Последняя ночь любви. Первая ночь войны - страница 9
— Э, нет, нене Такс, нельзя сказать, что писания Корнелиу не были забавными. — И наливая с нарочитой медлительностью вино в свой бокал, депутат лукаво улыбнулся.
— По крайней мере, меня чрезвычайно забавляли там дискуссии по принципиальным вопросам.
— ... но в эту газету Глигоре заворачивал башмаки, когда относил их в починку. И вдруг я получаю открытку с предложением уплатить за подписку. Я решил, что это шутка. Через месяц — еще одна открытка. Я рассердился и велел отсылать газету обратно на почту. Затем встречаюсь с Корнелиу. Он мне: почему ты не оплатил подписку?, — «Какую?» — «Подписку на газету ...» — «Да с чего мне платить? Просил я у тебя эту газету? Ты мне посылал ее, потому что тебе так хотелось. А не хочешь — не посылай больше ...» Так он из-за этого полгода со мной не разговаривал. Совсем как Штефан Великий, который «по натуре своей был скор на гнев», как пишет Уреке[5].
Всех присутствующих (за исключением моих родных, которые лишь улыбнулись) весьма развеселила эта «остроумная» шутка, которую я счел глупой.
Угощение было роскошным, но все ели мало, боясь произвести на дядюшку плохое впечатление.
— Эх, Штефан, был бы твой отец побережливее, не транжирил бы столько, мог бы оставить достаточно, чтобы вы жили по-другому, а не так, как сейчас. (Стало быть, хоть он и делает вид, что ничего не знает и витает в облаках, но ему известно, что нам трудно живется). Впрочем, ты, как я вижу, пошел в отца. Тоже женился по любви.
— Дорогой дядюшка, — заговорил я, не в силах долее сдерживать раздражение, — признаться, я уже почти примирился с мыслью, что папа не накопил состояния и не оставил нам наследства. Дело в том, что эти наследства не всегда безопасны. В большинстве случаев родители, оставляющие детям состояние, передают им и те качества, благодаря которым они приобрели свое имущество: бесчувственность, желудок, способный переваривать тухлые яйца, какое-нибудь из уродств жены, взятой за богатое приданое, позвоночник непременно гибкий, как прутик (если только рахит жены-миллионерши не наградит горбом тверже чурбана). Всякое наследство — это, если можно так выразиться, единый блок.
Я, как и все прочие, прекрасно знал, на что намекаю, — особенно в скобках.
Воцарилось всеобщее замешательство. Черный сухой дядя Такс как будто еще больше съежился, ушел в себя и не проронил ни слова. Единственный, кто развеселился, был дядя Нае, хоть я и метил именно в него; он был женат на уродине и имел от нее безобразного сына. Нае уже предвкушал, как меня лишат наследства, — меня-то уж обязательно, если не всю нашу семью. Даже маме и сестрам — хоть речь шла об отце — было явно не по себе. Но жена моя, сидевшая напротив, послала мне взгляд, полный волнения и восторга, и улыбку, обещавшую поцелуй. Только мы с ней добровольно рисковали наследством, и она выказала благородство и бескорыстие во имя защиты памяти умершего.

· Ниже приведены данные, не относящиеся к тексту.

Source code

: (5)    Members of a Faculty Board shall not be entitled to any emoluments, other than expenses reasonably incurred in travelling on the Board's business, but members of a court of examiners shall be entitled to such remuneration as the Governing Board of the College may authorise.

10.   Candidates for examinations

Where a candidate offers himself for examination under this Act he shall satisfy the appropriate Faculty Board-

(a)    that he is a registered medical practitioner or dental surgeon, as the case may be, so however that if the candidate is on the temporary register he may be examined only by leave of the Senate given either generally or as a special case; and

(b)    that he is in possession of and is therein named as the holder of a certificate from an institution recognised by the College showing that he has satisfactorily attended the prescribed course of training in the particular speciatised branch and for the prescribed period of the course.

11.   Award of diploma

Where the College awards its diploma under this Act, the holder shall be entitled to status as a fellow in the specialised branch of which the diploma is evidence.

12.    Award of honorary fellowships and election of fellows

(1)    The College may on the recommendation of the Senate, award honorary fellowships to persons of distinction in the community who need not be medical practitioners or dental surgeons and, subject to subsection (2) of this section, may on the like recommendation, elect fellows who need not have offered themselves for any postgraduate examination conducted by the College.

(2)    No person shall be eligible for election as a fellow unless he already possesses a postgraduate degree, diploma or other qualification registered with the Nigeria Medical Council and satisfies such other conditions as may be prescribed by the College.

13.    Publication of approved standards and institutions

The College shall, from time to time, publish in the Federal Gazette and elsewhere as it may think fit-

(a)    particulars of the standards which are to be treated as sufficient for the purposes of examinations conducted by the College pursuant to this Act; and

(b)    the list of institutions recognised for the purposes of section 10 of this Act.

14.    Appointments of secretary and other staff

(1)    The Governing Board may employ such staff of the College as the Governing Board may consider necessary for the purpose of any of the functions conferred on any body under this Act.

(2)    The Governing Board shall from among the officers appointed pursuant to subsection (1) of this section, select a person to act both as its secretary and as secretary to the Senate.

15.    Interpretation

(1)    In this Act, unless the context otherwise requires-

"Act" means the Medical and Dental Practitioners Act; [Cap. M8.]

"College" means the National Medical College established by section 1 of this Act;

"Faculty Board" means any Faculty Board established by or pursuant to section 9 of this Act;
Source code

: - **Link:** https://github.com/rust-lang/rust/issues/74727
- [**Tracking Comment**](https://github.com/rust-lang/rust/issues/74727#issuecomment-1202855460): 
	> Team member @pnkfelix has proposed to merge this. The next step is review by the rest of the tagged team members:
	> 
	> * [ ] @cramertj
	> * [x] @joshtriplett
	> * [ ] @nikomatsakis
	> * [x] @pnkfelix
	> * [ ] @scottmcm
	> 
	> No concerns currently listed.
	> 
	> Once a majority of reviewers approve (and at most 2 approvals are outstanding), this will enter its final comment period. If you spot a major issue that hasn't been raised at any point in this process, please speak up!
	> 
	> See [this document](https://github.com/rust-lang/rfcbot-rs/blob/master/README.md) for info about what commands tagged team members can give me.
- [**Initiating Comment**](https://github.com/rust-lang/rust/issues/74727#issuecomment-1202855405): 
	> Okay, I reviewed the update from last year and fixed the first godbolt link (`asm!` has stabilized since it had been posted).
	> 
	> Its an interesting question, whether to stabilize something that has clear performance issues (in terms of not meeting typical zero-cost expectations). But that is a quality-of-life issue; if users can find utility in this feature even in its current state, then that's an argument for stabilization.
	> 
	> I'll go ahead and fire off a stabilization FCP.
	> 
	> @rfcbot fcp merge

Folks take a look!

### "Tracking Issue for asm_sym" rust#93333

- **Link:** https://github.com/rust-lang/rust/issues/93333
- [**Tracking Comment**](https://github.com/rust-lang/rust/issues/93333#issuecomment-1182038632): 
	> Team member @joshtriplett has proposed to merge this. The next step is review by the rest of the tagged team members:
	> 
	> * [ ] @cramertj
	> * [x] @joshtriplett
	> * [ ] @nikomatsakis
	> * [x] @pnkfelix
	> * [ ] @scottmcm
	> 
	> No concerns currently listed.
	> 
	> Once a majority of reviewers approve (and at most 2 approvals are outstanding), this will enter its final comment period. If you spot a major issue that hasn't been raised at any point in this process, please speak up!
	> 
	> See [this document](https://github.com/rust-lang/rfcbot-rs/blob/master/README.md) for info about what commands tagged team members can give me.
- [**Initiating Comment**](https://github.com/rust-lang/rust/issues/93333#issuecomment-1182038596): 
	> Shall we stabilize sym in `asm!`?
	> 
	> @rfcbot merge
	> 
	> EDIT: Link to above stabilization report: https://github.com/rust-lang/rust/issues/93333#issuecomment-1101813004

Депутат стал изъясняться в любви к старшему брату, заверяя его, что он не приемлет такого дерзкого поведения и что, по его мнению, с сыном и для сына Корнелиу ничего поделать нельзя. Но все эти заигрывания были тщетными, скупой старик сидел насупившись. Впрочем, когда обед кончился, он тотчас встал и протянул мне руку для поцелуя столь же холодно, как и остальным племянникам. Старшим родственникам он едва-едва пожал руку своими иссохшими пальцами.
Депутат был мертвенно-бледен. Как только мы вышли на улицу — экипажей у нас не было, — он в негодовании подскочил ко мне, чуть ли не хватая за руки:
— Да как ты мог выкинуть такое? Неслыханно... Мы до этого маньяка кончиком пальца боимся дотронуться, а ты — хлоп! — ему пузо наизнанку выворачиваешь.

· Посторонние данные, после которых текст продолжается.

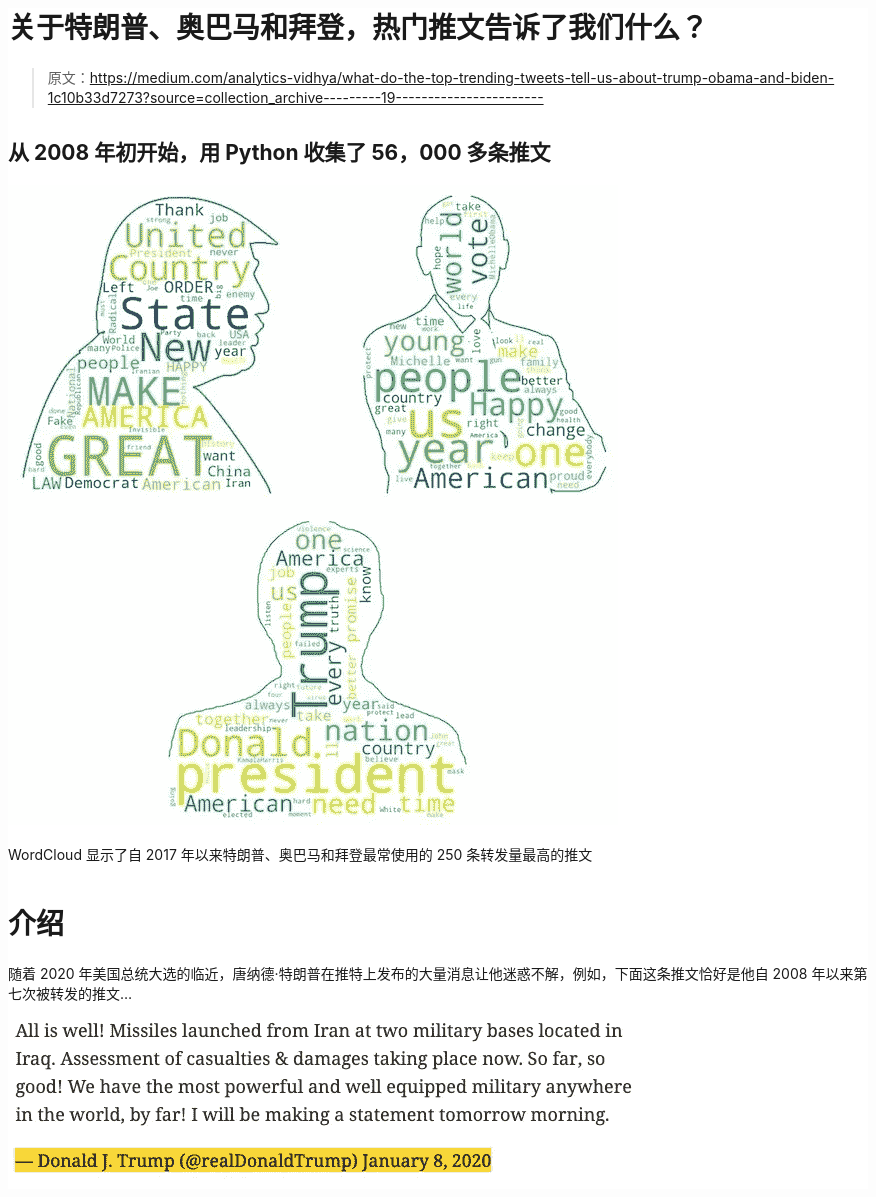# 关于特朗普、奥巴马和拜登，热门推文告诉了我们什么？

> 原文：<https://medium.com/analytics-vidhya/what-do-the-top-trending-tweets-tell-us-about-trump-obama-and-biden-1c10b33d7273?source=collection_archive---------19----------------------->

## 从 2008 年初开始，用 Python 收集了 56，000 多条推文

![](img/7ff769a57cad97ade3b9420259f96814.png)

WordCloud 显示了自 2017 年以来特朗普、奥巴马和拜登最常使用的 250 条转发量最高的推文

# 介绍

随着 2020 年美国总统大选的临近，唐纳德·特朗普在推特上发布的大量消息让他迷惑不解，例如，下面这条推文恰好是他自 2008 年以来第七次被转发的推文…

![](img/78930d63a04fad8dd5e5b806dbefc46d.png)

Я холодно посмотрел на него.
— Прошу вас заметить, что я никому не обязан давать объяснения.
— Да ведь не только в тебе сейчас дело, неужели не понимаешь? Не знаешь разве, что вокруг этого старого дурака увивается теперь куча всяких мошенников? Уговаривают оставить все имущество то школам, то больницам, то черт его знает, кому еще.
Эта выходка ничем не напоминала обычного острослова.
— А если он всех нас лишит наследства?! — И, воздев руки словно для молитвы, он повторял плаксивым тоном: — Что за оплошность, какая оплошность!